● ACTION ITEM
Write out the following listing's lines from the one with "ĶĪMIJA Karbonskābes 2, modelēšana" to the one with "Rezept Nr. 3 Helle-S", exactly, with both included and no others.

● RECORDS FOR PROCESSING
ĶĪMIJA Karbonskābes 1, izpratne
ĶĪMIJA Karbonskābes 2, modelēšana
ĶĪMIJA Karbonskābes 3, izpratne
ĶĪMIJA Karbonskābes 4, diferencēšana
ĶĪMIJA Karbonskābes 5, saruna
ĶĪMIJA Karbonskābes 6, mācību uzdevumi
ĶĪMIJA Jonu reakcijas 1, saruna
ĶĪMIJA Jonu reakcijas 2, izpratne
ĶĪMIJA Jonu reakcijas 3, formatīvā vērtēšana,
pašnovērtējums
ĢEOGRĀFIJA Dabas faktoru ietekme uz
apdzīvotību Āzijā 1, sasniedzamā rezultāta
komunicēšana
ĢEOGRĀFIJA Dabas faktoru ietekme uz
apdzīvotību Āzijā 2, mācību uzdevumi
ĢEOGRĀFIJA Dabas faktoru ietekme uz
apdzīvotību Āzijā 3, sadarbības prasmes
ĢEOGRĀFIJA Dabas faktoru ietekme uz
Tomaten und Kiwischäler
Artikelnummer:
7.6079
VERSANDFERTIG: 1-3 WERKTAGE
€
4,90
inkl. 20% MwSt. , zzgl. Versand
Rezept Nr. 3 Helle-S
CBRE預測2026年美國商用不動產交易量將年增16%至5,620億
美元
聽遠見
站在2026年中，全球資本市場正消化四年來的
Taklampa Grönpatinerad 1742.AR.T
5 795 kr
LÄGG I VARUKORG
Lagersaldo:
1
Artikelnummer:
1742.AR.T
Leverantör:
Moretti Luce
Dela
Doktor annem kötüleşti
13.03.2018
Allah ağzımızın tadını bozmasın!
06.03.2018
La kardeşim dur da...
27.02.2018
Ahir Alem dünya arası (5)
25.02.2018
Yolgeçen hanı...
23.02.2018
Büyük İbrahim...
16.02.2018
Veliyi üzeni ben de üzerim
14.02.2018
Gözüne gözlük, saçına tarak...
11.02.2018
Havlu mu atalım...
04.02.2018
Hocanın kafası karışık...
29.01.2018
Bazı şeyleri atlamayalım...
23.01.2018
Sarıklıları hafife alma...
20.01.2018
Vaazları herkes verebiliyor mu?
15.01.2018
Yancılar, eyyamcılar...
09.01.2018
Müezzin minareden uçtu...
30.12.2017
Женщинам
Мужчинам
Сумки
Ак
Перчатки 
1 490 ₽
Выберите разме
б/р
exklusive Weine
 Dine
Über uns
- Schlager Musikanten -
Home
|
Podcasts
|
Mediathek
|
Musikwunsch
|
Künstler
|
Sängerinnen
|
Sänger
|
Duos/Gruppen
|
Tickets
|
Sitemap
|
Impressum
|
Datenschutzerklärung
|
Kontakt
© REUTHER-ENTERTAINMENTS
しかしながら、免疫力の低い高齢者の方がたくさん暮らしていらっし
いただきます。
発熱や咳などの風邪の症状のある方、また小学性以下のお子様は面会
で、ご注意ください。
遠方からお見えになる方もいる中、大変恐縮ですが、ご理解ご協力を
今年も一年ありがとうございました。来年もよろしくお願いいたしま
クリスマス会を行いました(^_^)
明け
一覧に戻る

* * *

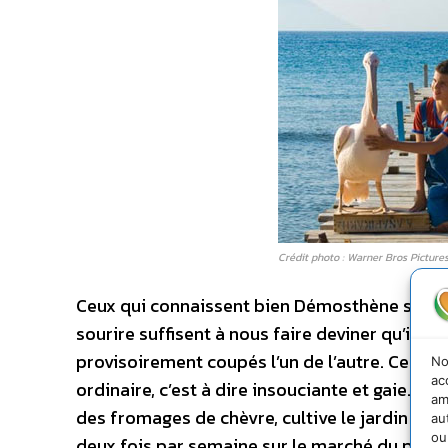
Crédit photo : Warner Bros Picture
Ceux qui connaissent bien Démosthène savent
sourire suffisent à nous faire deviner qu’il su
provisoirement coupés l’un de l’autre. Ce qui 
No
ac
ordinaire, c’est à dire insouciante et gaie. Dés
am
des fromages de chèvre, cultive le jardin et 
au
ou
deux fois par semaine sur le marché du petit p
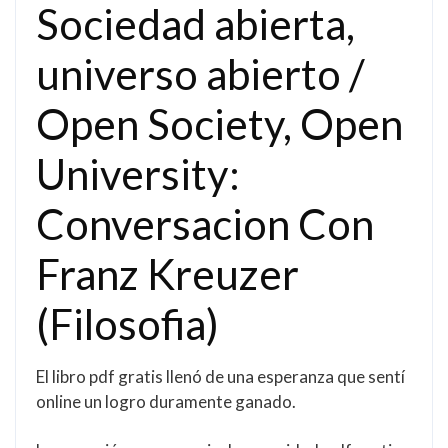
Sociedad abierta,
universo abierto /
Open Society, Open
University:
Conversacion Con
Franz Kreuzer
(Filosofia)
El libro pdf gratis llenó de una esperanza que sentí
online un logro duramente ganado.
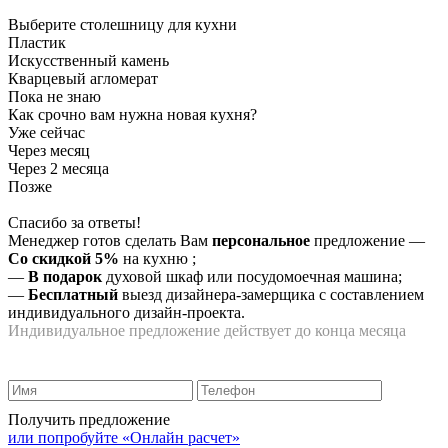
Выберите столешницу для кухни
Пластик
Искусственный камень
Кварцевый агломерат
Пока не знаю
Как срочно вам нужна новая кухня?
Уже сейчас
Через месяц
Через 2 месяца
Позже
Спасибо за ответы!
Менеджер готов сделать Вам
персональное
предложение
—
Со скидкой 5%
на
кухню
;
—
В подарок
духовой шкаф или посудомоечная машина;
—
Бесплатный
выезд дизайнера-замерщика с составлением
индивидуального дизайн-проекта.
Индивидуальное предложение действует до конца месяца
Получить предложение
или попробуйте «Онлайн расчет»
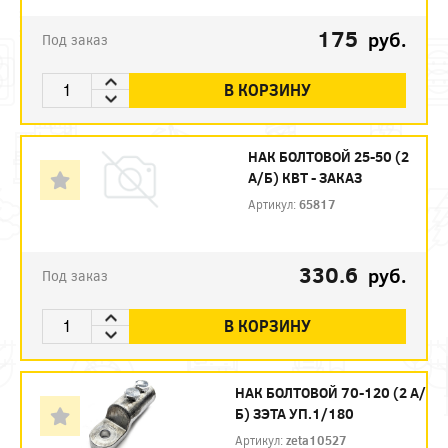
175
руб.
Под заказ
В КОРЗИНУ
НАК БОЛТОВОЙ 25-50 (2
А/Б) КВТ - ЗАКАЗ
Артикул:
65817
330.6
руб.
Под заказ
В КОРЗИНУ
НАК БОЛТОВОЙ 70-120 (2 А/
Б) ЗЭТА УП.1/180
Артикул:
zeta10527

---

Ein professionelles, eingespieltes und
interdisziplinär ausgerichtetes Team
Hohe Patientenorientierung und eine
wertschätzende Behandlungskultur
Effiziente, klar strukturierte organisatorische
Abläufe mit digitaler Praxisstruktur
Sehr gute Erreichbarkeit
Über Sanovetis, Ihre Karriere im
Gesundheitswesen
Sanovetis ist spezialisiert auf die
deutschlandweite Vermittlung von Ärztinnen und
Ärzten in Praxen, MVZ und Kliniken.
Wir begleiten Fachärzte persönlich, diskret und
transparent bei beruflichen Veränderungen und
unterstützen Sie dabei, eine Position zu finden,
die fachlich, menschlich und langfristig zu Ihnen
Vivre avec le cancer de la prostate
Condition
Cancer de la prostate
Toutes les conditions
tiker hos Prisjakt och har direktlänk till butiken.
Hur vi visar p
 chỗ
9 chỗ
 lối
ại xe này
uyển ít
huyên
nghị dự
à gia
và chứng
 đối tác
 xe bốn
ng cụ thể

● REPLY TO THE TASK
ĶĪMIJA Karbonskābes 2, modelēšana
ĶĪMIJA Karbonskābes 3, izpratne
ĶĪMIJA Karbonskābes 4, diferencēšana
ĶĪMIJA Karbonskābes 5, saruna
ĶĪMIJA Karbonskābes 6, mācību uzdevumi
ĶĪMIJA Jonu reakcijas 1, saruna
ĶĪMIJA Jonu reakcijas 2, izpratne
ĶĪMIJA Jonu reakcijas 3, formatīvā vērtēšana,
pašnovērtējums
ĢEOGRĀFIJA Dabas faktoru ietekme uz
apdzīvotību Āzijā 1, sasniedzamā rezultāta
komunicēšana
ĢEOGRĀFIJA Dabas faktoru ietekme uz
apdzīvotību Āzijā 2, mācību uzdevumi
ĢEOGRĀFIJA Dabas faktoru ietekme uz
apdzīvotību Āzijā 3, sadarbības prasmes
ĢEOGRĀFIJA Dabas faktoru ietekme uz
Tomaten und Kiwischäler
Artikelnummer:
7.6079
VERSANDFERTIG: 1-3 WERKTAGE
€
4,90
inkl. 20% MwSt. , zzgl. Versand
Rezept Nr. 3 Helle-S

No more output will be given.